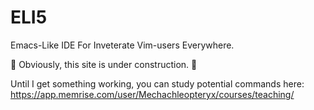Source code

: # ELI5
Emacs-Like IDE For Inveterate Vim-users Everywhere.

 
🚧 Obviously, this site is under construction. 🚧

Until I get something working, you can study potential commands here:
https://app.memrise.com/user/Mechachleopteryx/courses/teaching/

○ ○ ○ ○ ○ ○ ○

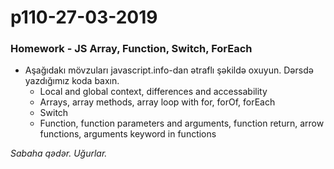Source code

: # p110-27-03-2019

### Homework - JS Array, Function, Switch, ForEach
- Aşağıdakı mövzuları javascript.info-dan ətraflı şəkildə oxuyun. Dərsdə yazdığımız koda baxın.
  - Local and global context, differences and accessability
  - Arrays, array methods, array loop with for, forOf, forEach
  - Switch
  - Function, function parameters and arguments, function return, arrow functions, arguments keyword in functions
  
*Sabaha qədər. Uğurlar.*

○ ○ ○ ○ ○ ○ ○

● Activity
Which lines contain "Function"? Copy each of them from the listing.

● The completed task
### Homework - JS Array, Function, Switch, ForEach
  - Function, function parameters and arguments, function return, arrow functions, arguments keyword in functions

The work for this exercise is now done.